Drowning Instinct, Lisa J Bick (346 pages) – a serious one here, again. Jenna is sixteen, and troubled. Her family life is a shocker, then her older brother – who she looks up to – leaves for Iraq. She finds support in a relationship with an older man – a teacher, in fact. Which could make everything so much worse.

First sentence(s): “Look,” says the detective. He stares down at the girl huddled on the gurney.

The Poisoned House, Michael Ford (319 pages) – goodie! We do love ghost stories. This one looks rather spooky, too. Abi is a scullery maid in 19th century London. There’s something “otherwordly” in the house where she works, though, and Abi – I think – may find herself uncovering its deadly secret.
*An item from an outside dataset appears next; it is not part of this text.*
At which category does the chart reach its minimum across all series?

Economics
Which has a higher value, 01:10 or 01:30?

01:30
First sentence: The stone steps to the basement were ice cold under my bare feet.

Desert Angel, Charlie Price (233 pages) – Angel lives in a trailer in the California desert with her mother and her mother’s loser boyfriend, Scotty. One morning she wakes to discover her mother murdered and the boyfriend vanished. Fearing for her life – the boyfriend has excellent tracking skills – Angel escapes into the unforgiving desert, where she discovers a community of people who will help her. But Scotty is always just a few steps behind. Golly.
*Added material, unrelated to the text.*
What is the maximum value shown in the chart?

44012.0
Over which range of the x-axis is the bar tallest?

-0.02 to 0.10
First sentence: The fight started after midnight, Scotty drunk, Angel’s mother shrill on crystal.

The Beginning of After, Jennifer Castle (425 pages) – Laurel’s family is killed in a horrific car accident, caused by her neighbour, who survived, but is in a coma. Laurel must adjust to life on her own, where it’s hard to tell if her relationships are built on pity or are genuine, and where she has a problematic attraction with the son of her neighbour.

First sentence: Anyone who’s had something truly crappy happen to them will tell you: it’s all about Before and After.

Dead to You, Lisa McMann (243 pages) – from the author of the Wake trilogy. Ethan was abducted when he was seven. Now, nine years later, he has been returned to his family. This should be fantastic! But, inevitably, there’s friction in the family, and some terrible things that Ethan can’t remember.

First sentence(s): There are three of them. No, four.

Grave Mercy, Robin LaFevers (549 pages) – the girl on the cover is wearing a killer red dress and carrying a crossbow. She’s Ismae, and she’s sought refuge in the convent of St Mortain, only to discover that the god of Death has blessed her with certain gifts. She is to be the handmaiden of Death, an assassin. Her first assignment finds her in the court of Brittany. Her target is Gavriel Duval. Seems simple enough, except she’s not prepared for the intrigues at court, or the intrigues of Gavriel Duval.

First sentence: I bear a deep red stain that runs from my left shoulder down to my right hip, a trail left by the herbwitch’s poison that my mother used to try to expel me from her womb.

The Miseducation of Cameron Post, Emily M Danforth (470 pages) – Cameron Post’s parents die in a car crash (another car crash!), right around the time that Cam is discovering that she is attracted to girls. Moving to Miles City, Montana, to live with her conservative aunt and grandmother, means she will have to appear to tow the line. When Cam meets Coley and they hit it off and begin a close friendship, Cam’s aunt decides to try and “fix” Cam, but can you deny who you really are?

First sentence: The afternoon my parents died I was out shop-lifting with Irene Klauson.